I have extremely slow working code in a shell script, and I was able to load in stringdist and produce a matrix with metrics. Now I want to boil down that matrix into a smaller matrix that only has the near matches, e.g. where the metric is non-zero but less that some threshold.
kp <- c('leaflet','leafletr','lego','levenshtein-distance','logo')
kpm <- stringdistmatrix(kp,useNames="strings",method="lv")
> kpm
leaflet leafletr lego levenshtein-distance
leafletr 1
lego 5 6
levenshtein-distance 16 16 18
logo 6 7 1 19
m = as.matrix(kpm)
close = apply(m, 1, function(x) x>0 & x<5)
> close
leaflet leafletr lego levenshtein-distance logo
leaflet FALSE TRUE FALSE FALSE FALSE
leafletr TRUE FALSE FALSE FALSE FALSE
lego FALSE FALSE FALSE FALSE TRUE
levenshtein-distance FALSE FALSE FALSE FALSE FALSE
logo FALSE FALSE TRUE FALSE FALSE
OK, now I have a (big) dist, how do I reduce it back to a list where the output would be something like
leafletr,leaflet,1
logo,lego,1
for cases only where the metric is non-zero and less than n=5? I found "apply()" which lets me do the test, now I need to sort out how to use it.
The problem is not specific to stringdist and stringdistmatrix and is very elementary R, but still I'm stuck.
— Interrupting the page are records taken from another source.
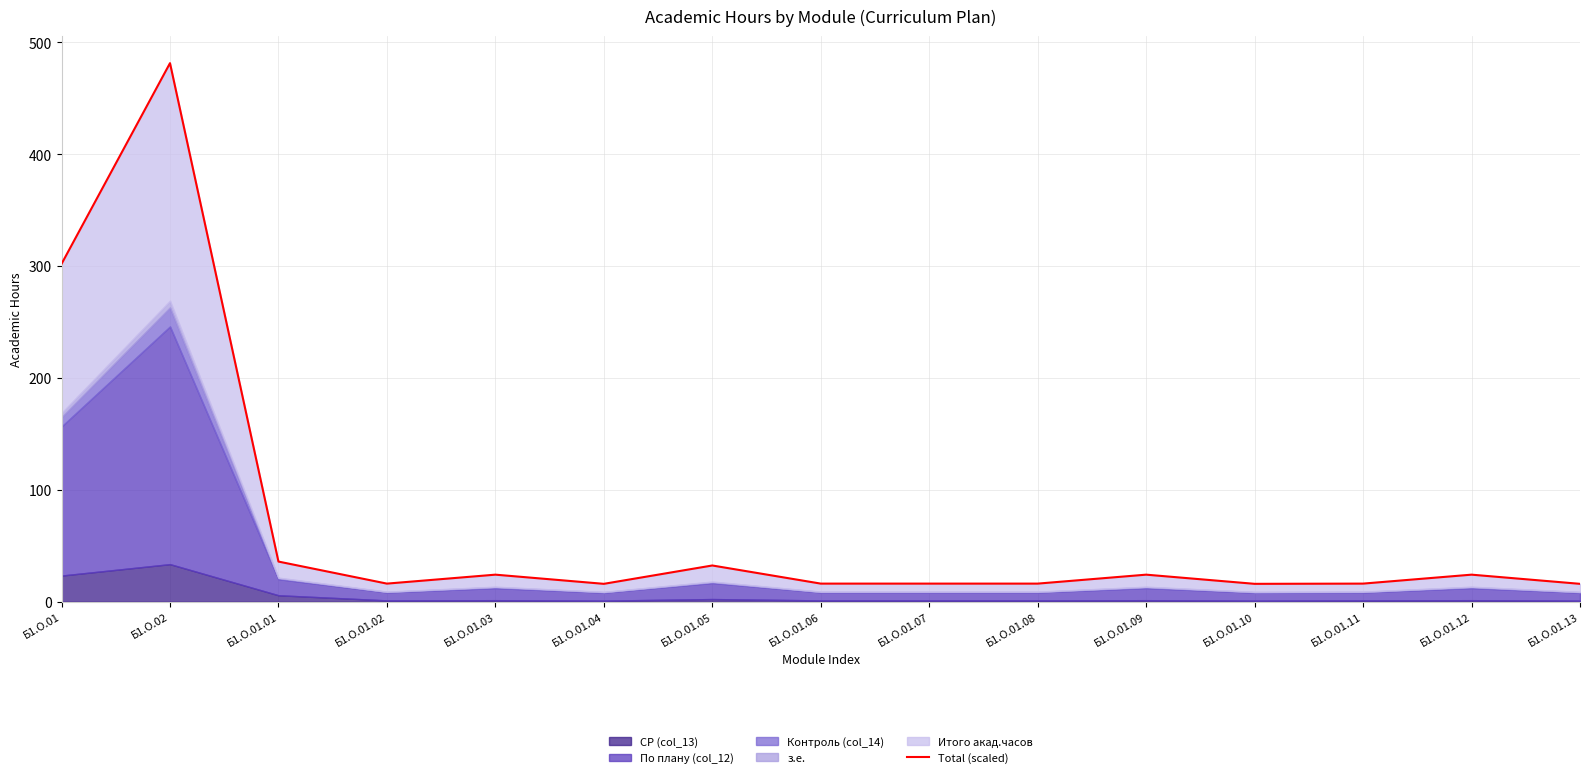

What is the sum of all values?

1053.1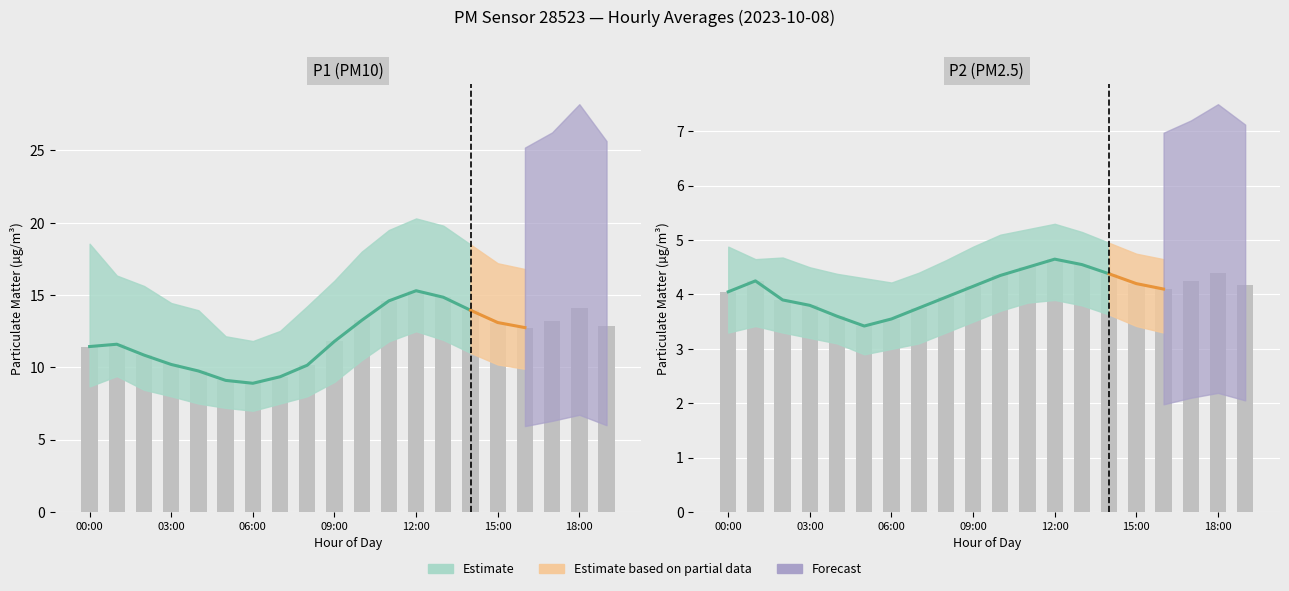

What is the value of the P1 bar at the 16th from the left?

13.1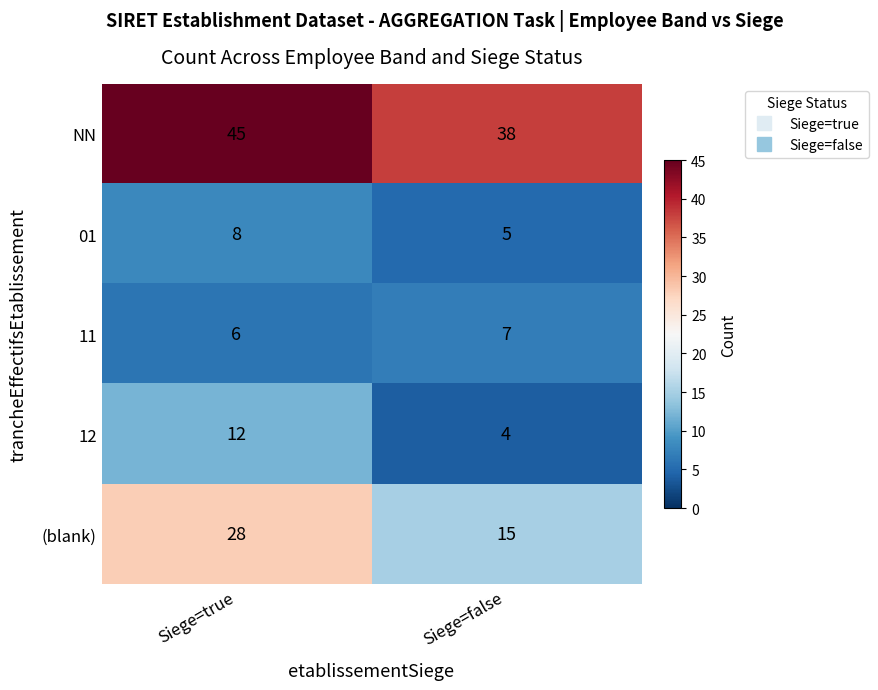

Between Siege=true and Siege=false, which series saw the biggest shift?

(blank)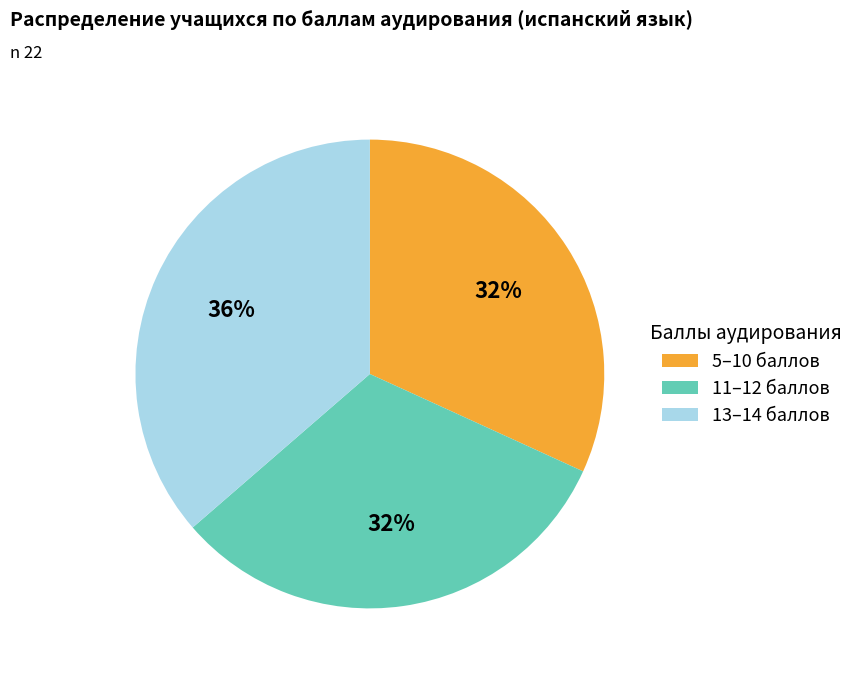

Is there any slice that represents more than half of the pie?

No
I suspect the answer involves subset(), but I don't know how to transform a "dist" into something else.
You can do this:
library(reshape2)
d <- unique(melt(m))
out <- subset(d, value > 0 & value < 5)
Here, melt
brings m
into long form (2 columns with string names and one column with the value). However, since we've melted a symmetric matrix, we use unique
for de-duplication.
Another way is to use dplyr
(since all the cool kids are using dplyr
with pipes now):
library(dlpyr)
library(reshape2)
library(magrittr)
out <- melt(m) %>% distinct() %>% filter(value > 0 & value < 5)
This second option is probably faster but I have not really timed it.